Ghosts and Lightning also transposes a favourite trope of 1990s male literary fiction – drug-taking – to contemporary Dublin. From the pills he pops himself to the bag of stolen cocaine that provides the impetus for the rather unexpected denouement in Donegal, drugs are a quotidian feature of Denny’s world.
Given such subject matter and the novel’s vernacular style, comparisons with Irvine Welsh seem inevitable, but this is no Irish Trainspotting.
Byrne’s fragile, dysfunctional characters are more likely to elicit sympathy than repugnance, and his attentive, lyrical prose owes a greater debt to Alan Warner, James Kelman and Cormac McCarthy than to Welsh.
Written and set just before the recent economic crash, Ghosts and Lightning is a remarkably prescient reflection on the lives left behind during the boom.
‘‘I’m not unaware of Ireland’s wealth, I’m just not party to it,” Denny remarks early in the book after an attractive Swedish ‘chugger’, a charity collector, approaches him outside Trinity College.
The question of how to counter such alienation and disenfranchisement is a central dilemma that, in truth, is never fully resolved. The novel is suffused with an underlying nostalgia for a return to ‘‘an older Ireland’’, a phrase Denny uses throughout, but this is not developed much beyond the city-dweller’s nascent yearning for the countryside of his childhood memory.
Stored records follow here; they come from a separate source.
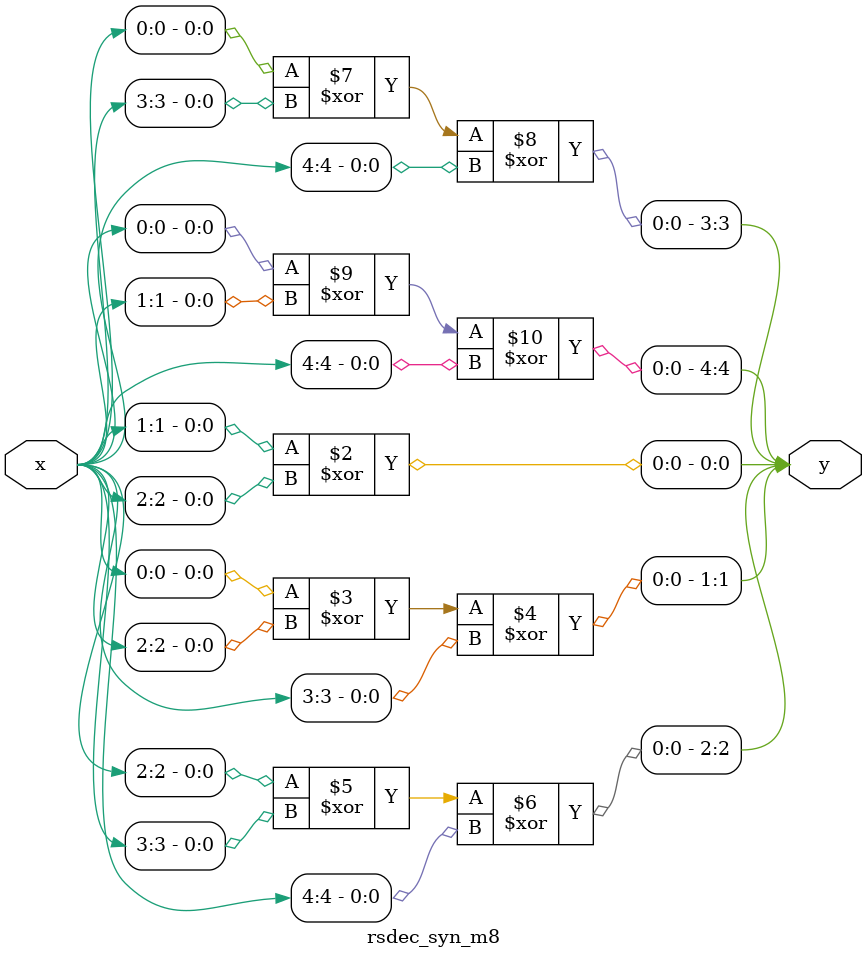
<source format=v>
module rsdec_syn_m8 (y, x);
	input [4:0] x;
	output [4:0] y;
	reg [4:0] y;
	always @ (x)
	begin
		y[0] = x[1] ^ x[2];
		y[1] = x[0] ^ x[2] ^ x[3];
		y[2] = x[2] ^ x[3] ^ x[4];
		y[3] = x[0] ^ x[3] ^ x[4];
		y[4] = x[0] ^ x[1] ^ x[4];
	end
endmodule
</source>
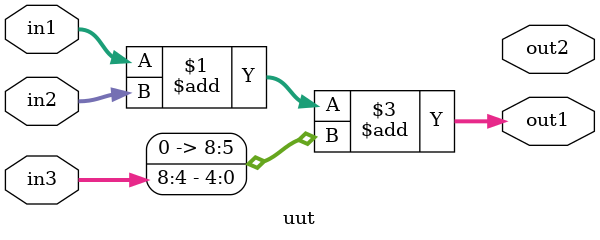
<source format=v>
module uut(in1, in2, in3, out1, out2);

input [8:0] in1, in2, in3;
output [8:0] out1, out2;

assign out1 = in1 + in2 + (in3 >> 4);

endmodule
</source>
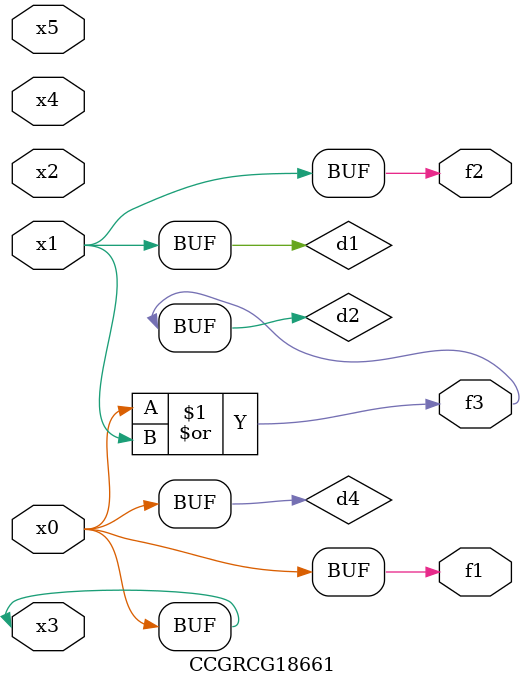
<source format=v>
module CCGRCG18661(
	input x0, x1, x2, x3, x4, x5,
	output f1, f2, f3
);

	wire d1, d2, d3, d4;

	and (d1, x1);
	or (d2, x0, x1);
	nand (d3, x0, x5);
	buf (d4, x0, x3);
	assign f1 = d4;
	assign f2 = d1;
	assign f3 = d2;
endmodule

</source>
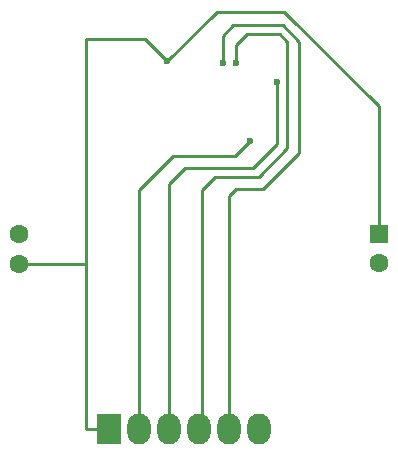
<source format=gbr>
G04 #@! TF.FileFunction,Copper,L1,Top,Signal*
%FSLAX46Y46*%
G04 Gerber Fmt 4.6, Leading zero omitted, Abs format (unit mm)*
G04 Created by KiCad (PCBNEW 4.0.6) date 07/19/17 18:28:19*
%MOMM*%
%LPD*%
G01*
G04 APERTURE LIST*
%ADD10C,0.100000*%
%ADD11R,1.600000X1.600000*%
%ADD12C,1.600000*%
%ADD13R,2.000000X2.600000*%
%ADD14O,2.000000X2.600000*%
%ADD15C,0.600000*%
%ADD16C,0.250000*%
G04 APERTURE END LIST*
D10*
D11*
X166370000Y-102870000D03*
D12*
X166370000Y-105370000D03*
X135890000Y-105410000D03*
X135890000Y-102910000D03*
D13*
X143510000Y-119380000D03*
D14*
X146050000Y-119380000D03*
X148590000Y-119380000D03*
X151130000Y-119380000D03*
X153670000Y-119380000D03*
X156210000Y-119380000D03*
D15*
X148463000Y-88265000D03*
X155448000Y-94996000D03*
X157734000Y-90043000D03*
X154305000Y-88392000D03*
X153162000Y-88392000D03*
D16*
X135890000Y-105410000D02*
X141605000Y-105410000D01*
X141605000Y-105410000D02*
X141605000Y-119380000D01*
X166370000Y-102870000D02*
X166370000Y-92075000D01*
X152654000Y-84074000D02*
X148463000Y-88265000D01*
X158369000Y-84074000D02*
X152654000Y-84074000D01*
X166370000Y-92075000D02*
X158369000Y-84074000D01*
X143510000Y-119380000D02*
X141605000Y-119380000D01*
X148463000Y-88265000D02*
X146558000Y-86360000D01*
X146558000Y-86360000D02*
X141605000Y-86360000D01*
X141605000Y-86360000D02*
X141605000Y-105410000D01*
X146050000Y-99187000D02*
X146050000Y-119380000D01*
X148971000Y-96266000D02*
X146050000Y-99187000D01*
X154178000Y-96266000D02*
X148971000Y-96266000D01*
X155448000Y-94996000D02*
X154178000Y-96266000D01*
X148590000Y-98679000D02*
X148590000Y-119380000D01*
X149987000Y-97282000D02*
X148590000Y-98679000D01*
X155702000Y-97282000D02*
X149987000Y-97282000D01*
X157734000Y-95250000D02*
X155702000Y-97282000D01*
X157734000Y-90043000D02*
X157734000Y-95250000D01*
X151384000Y-99187000D02*
X151384000Y-119126000D01*
X152527000Y-98044000D02*
X151384000Y-99187000D01*
X156210000Y-98044000D02*
X152527000Y-98044000D01*
X158623000Y-95631000D02*
X156210000Y-98044000D01*
X158623000Y-86614000D02*
X158623000Y-95631000D01*
X157988000Y-85979000D02*
X158623000Y-86614000D01*
X155194000Y-85979000D02*
X157988000Y-85979000D01*
X154305000Y-86868000D02*
X155194000Y-85979000D01*
X154305000Y-88392000D02*
X154305000Y-86868000D01*
X151384000Y-119126000D02*
X151130000Y-119380000D01*
X153670000Y-99695000D02*
X153670000Y-119380000D01*
X154305000Y-99060000D02*
X153670000Y-99695000D01*
X156591000Y-99060000D02*
X154305000Y-99060000D01*
X159639000Y-96012000D02*
X156591000Y-99060000D01*
X159639000Y-86614000D02*
X159639000Y-96012000D01*
X158242000Y-85217000D02*
X159639000Y-86614000D01*
X154051000Y-85217000D02*
X158242000Y-85217000D01*
X153162000Y-86106000D02*
X154051000Y-85217000D01*
X153162000Y-88392000D02*
X153162000Y-86106000D01*
M02*

</source>
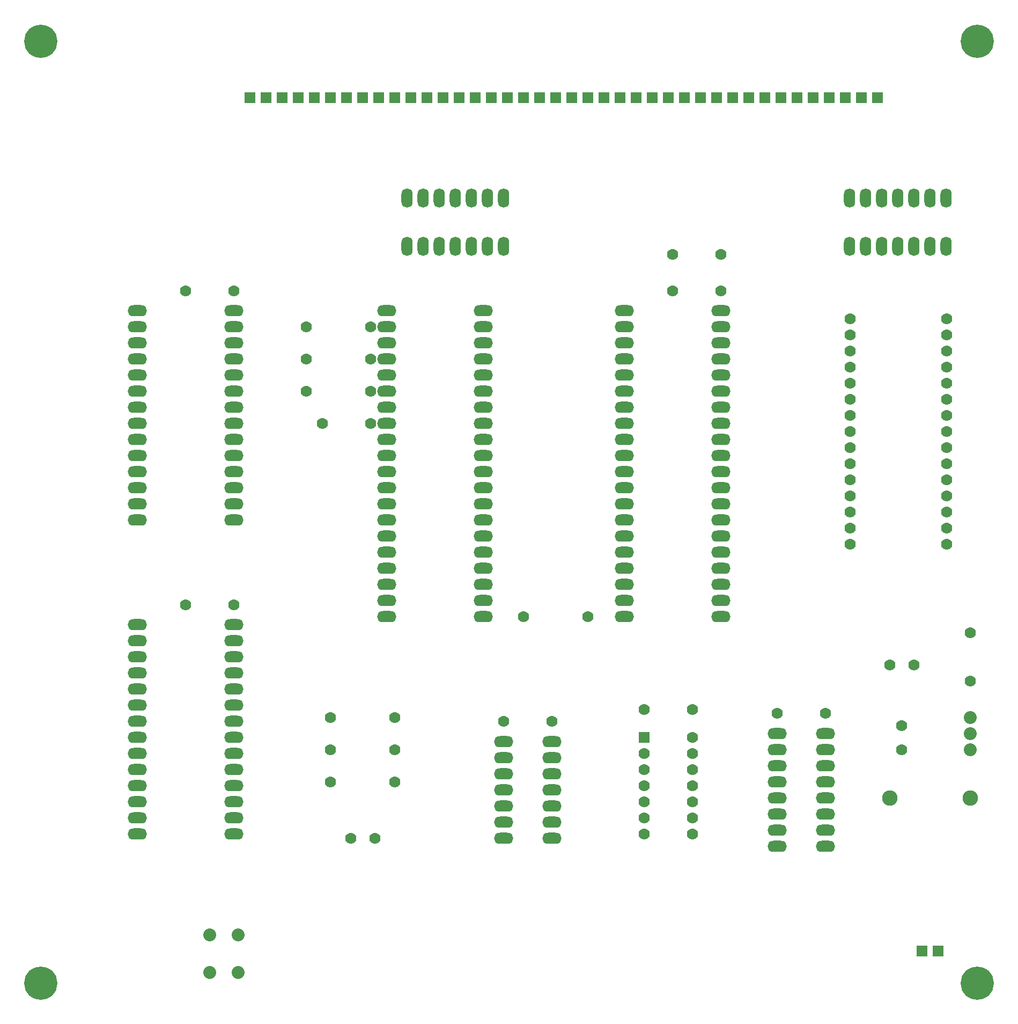
<source format=gbr>
G04 EasyPC Gerber Version 20.0.2 Build 4112 *
G04 #@! TF.Part,Single*
G04 #@! TF.FileFunction,Soldermask,Top *
%FSLAX35Y35*%
%MOIN*%
G04 #@! TA.AperFunction,ComponentPad*
%ADD72O,0.07000X0.12000*%
%ADD29R,0.07000X0.07000*%
%ADD28C,0.07000*%
%ADD73C,0.08000*%
%ADD74C,0.09600*%
G04 #@! TA.AperFunction,WasherPad*
%ADD26C,0.20685*%
G04 #@! TA.AperFunction,ComponentPad*
%ADD27O,0.12000X0.07000*%
X0Y0D02*
D02*
D26*
X28100Y28100D03*
Y613100D03*
X610049Y28100D03*
Y613100D03*
D02*
D27*
X88100Y120600D03*
Y130600D03*
Y140600D03*
Y150600D03*
Y160600D03*
Y170600D03*
Y180600D03*
Y190600D03*
Y200600D03*
Y210600D03*
Y220600D03*
Y230600D03*
Y240600D03*
Y250600D03*
Y315600D03*
Y325600D03*
Y335600D03*
Y345600D03*
Y355600D03*
Y365600D03*
Y375600D03*
Y385600D03*
Y395600D03*
Y405600D03*
Y415600D03*
Y425600D03*
Y435600D03*
Y445600D03*
X148100Y120600D03*
Y130600D03*
Y140600D03*
Y150600D03*
Y160600D03*
Y170600D03*
Y180600D03*
Y190600D03*
Y200600D03*
Y210600D03*
Y220600D03*
Y230600D03*
Y240600D03*
Y250600D03*
Y315600D03*
Y325600D03*
Y335600D03*
Y345600D03*
Y355600D03*
Y365600D03*
Y375600D03*
Y385600D03*
Y395600D03*
Y405600D03*
Y415600D03*
Y425600D03*
Y435600D03*
Y445600D03*
X243100Y255600D03*
Y265600D03*
Y275600D03*
Y285600D03*
Y295600D03*
Y305600D03*
Y315600D03*
Y325600D03*
Y335600D03*
Y345600D03*
Y355600D03*
Y365600D03*
Y375600D03*
Y385600D03*
Y395600D03*
Y405600D03*
Y415600D03*
Y425600D03*
Y435600D03*
Y445600D03*
X303100Y255600D03*
Y265600D03*
Y275600D03*
Y285600D03*
Y295600D03*
Y305600D03*
Y315600D03*
Y325600D03*
Y335600D03*
Y345600D03*
Y355600D03*
Y365600D03*
Y375600D03*
Y385600D03*
Y395600D03*
Y405600D03*
Y415600D03*
Y425600D03*
Y435600D03*
Y445600D03*
X315600Y118100D03*
Y128100D03*
Y138100D03*
Y148100D03*
Y158100D03*
Y168100D03*
Y178100D03*
X345600Y118100D03*
Y128100D03*
Y138100D03*
Y148100D03*
Y158100D03*
Y168100D03*
Y178100D03*
X390600Y255600D03*
Y265600D03*
Y275600D03*
Y285600D03*
Y295600D03*
Y305600D03*
Y315600D03*
Y325600D03*
Y335600D03*
Y345600D03*
Y355600D03*
Y365600D03*
Y375600D03*
Y385600D03*
Y395600D03*
Y405600D03*
Y415600D03*
Y425600D03*
Y435600D03*
Y445600D03*
X450600Y255600D03*
Y265600D03*
Y275600D03*
Y285600D03*
Y295600D03*
Y305600D03*
Y315600D03*
Y325600D03*
Y335600D03*
Y345600D03*
Y355600D03*
Y365600D03*
Y375600D03*
Y385600D03*
Y395600D03*
Y405600D03*
Y415600D03*
Y425600D03*
Y435600D03*
Y445600D03*
X485600Y113100D03*
Y123100D03*
Y133100D03*
Y143100D03*
Y153100D03*
Y163100D03*
Y173100D03*
Y183100D03*
X515600Y113100D03*
Y123100D03*
Y133100D03*
Y143100D03*
Y153100D03*
Y163100D03*
Y173100D03*
Y183100D03*
D02*
D28*
X118100Y263100D03*
Y458100D03*
X148100Y263100D03*
Y458100D03*
X193100Y395600D03*
Y415600D03*
Y435600D03*
X203100Y375600D03*
X208100Y153100D03*
Y173100D03*
Y193100D03*
X220600Y118100D03*
X233100Y375600D03*
Y395600D03*
Y415600D03*
Y435600D03*
X235600Y118100D03*
X248100Y153100D03*
Y173100D03*
Y193100D03*
X315600Y190600D03*
X328100Y255600D03*
X345600Y190600D03*
X368100Y255600D03*
X403100Y120600D03*
Y130600D03*
Y140600D03*
Y150600D03*
Y160600D03*
Y170600D03*
Y198100D03*
X420600Y458100D03*
Y480600D03*
X433100Y120600D03*
Y130600D03*
Y140600D03*
Y150600D03*
Y160600D03*
Y170600D03*
Y180600D03*
Y198100D03*
X450600Y458100D03*
Y480600D03*
X485600Y195600D03*
X515600D03*
X531100Y300600D03*
Y310600D03*
Y320600D03*
Y330600D03*
Y340600D03*
Y350600D03*
Y360600D03*
Y370600D03*
Y380600D03*
Y390600D03*
Y400600D03*
Y410600D03*
Y420600D03*
Y430600D03*
Y440600D03*
X555600Y225600D03*
X563100Y173100D03*
Y188100D03*
X570600Y225600D03*
X591100Y300600D03*
Y310600D03*
Y320600D03*
Y330600D03*
Y340600D03*
Y350600D03*
Y360600D03*
Y370600D03*
Y380600D03*
Y390600D03*
Y400600D03*
Y410600D03*
Y420600D03*
Y430600D03*
Y440600D03*
X605600Y215600D03*
Y245600D03*
D02*
D29*
X158100Y578100D03*
X168100D03*
X178100D03*
X188100D03*
X198100D03*
X208100D03*
X218100D03*
X228100D03*
X238100D03*
X248100D03*
X258100D03*
X268100D03*
X278100D03*
X288100D03*
X298100D03*
X308100D03*
X318100D03*
X328100D03*
X338100D03*
X348100D03*
X358100D03*
X368100D03*
X378100D03*
X388100D03*
X398100D03*
X403100Y180600D03*
X408100Y578100D03*
X418100D03*
X428100D03*
X438100D03*
X448100D03*
X458100D03*
X468100D03*
X478100D03*
X488100D03*
X498100D03*
X508100D03*
X518100D03*
X528100D03*
X538100D03*
X548100D03*
X575600Y48100D03*
X585600D03*
D02*
D72*
X255600Y485600D03*
Y515600D03*
X265600Y485600D03*
Y515600D03*
X275600Y485600D03*
Y515600D03*
X285600Y485600D03*
Y515600D03*
X295600Y485600D03*
Y515600D03*
X305600Y485600D03*
Y515600D03*
X315600Y485600D03*
Y515600D03*
X530600Y485600D03*
Y515600D03*
X540600Y485600D03*
Y515600D03*
X550600Y485600D03*
Y515600D03*
X560600Y485600D03*
Y515600D03*
X570600Y485600D03*
Y515600D03*
X580600Y485600D03*
Y515600D03*
X590600Y485600D03*
Y515600D03*
D02*
D73*
X133100Y34478D03*
Y58100D03*
X150817Y34478D03*
Y58100D03*
X605600Y173100D03*
Y183100D03*
Y193100D03*
D02*
D74*
X555600Y143100D03*
X605600D03*
X0Y0D02*
M02*

</source>
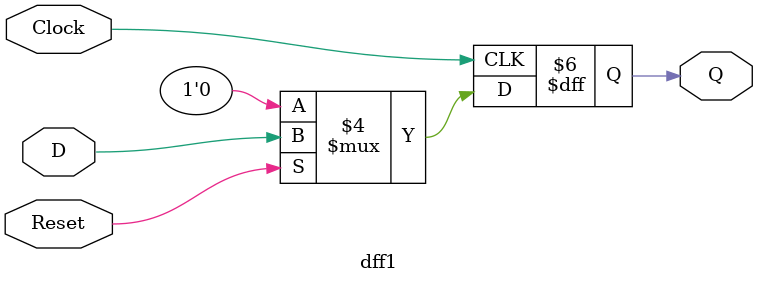
<source format=v>
module q2(q,clk,clr);
  input clk,clr;
  output [3:0]q;
  reg [3:0]q;
  
				dff1 stage0((~q[0]), clk, clr, q[3]);
				dff1 stage1(q[3], clk, clr, q[2]);
				dff1 stage2(q[2], clk, clr, q[1]);
				dff1 stage3(q[1], clk, clr, q[0]);
endmodule

module dff1(D, Clock, Reset, Q);
input D, Clock, Reset;
output Q;
reg Q;
always @(posedge Clock)
	begin
		if(!Reset)
			Q <= 0;
		else
			Q <= D;
	end
endmodule

</source>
Nevertheless, there is much to applaud in Byrne’s powerful debut. His writing is concise and unfussy, yet not without literary flourishes: on numerous occasions he appears to abandon the narrative completely only to return a few pages later via an insightful or comic digression; and his use of flashbacks to reveal the character of Denny’s mother is particularly effective.
There are echoes of Roddy Doyle and Sean O’Casey in his use of language, and it makes a refreshing change to discover a new Irish writer using Hiberno-English outside quotation marks.
Judging by this poignant, compelling and often deeply comic tale of life on the margins of Irish society, Byrne seems certain to enjoy greater longevity than the Celtic tiger which abandoned Denny Cullen and his friends so comprehensively.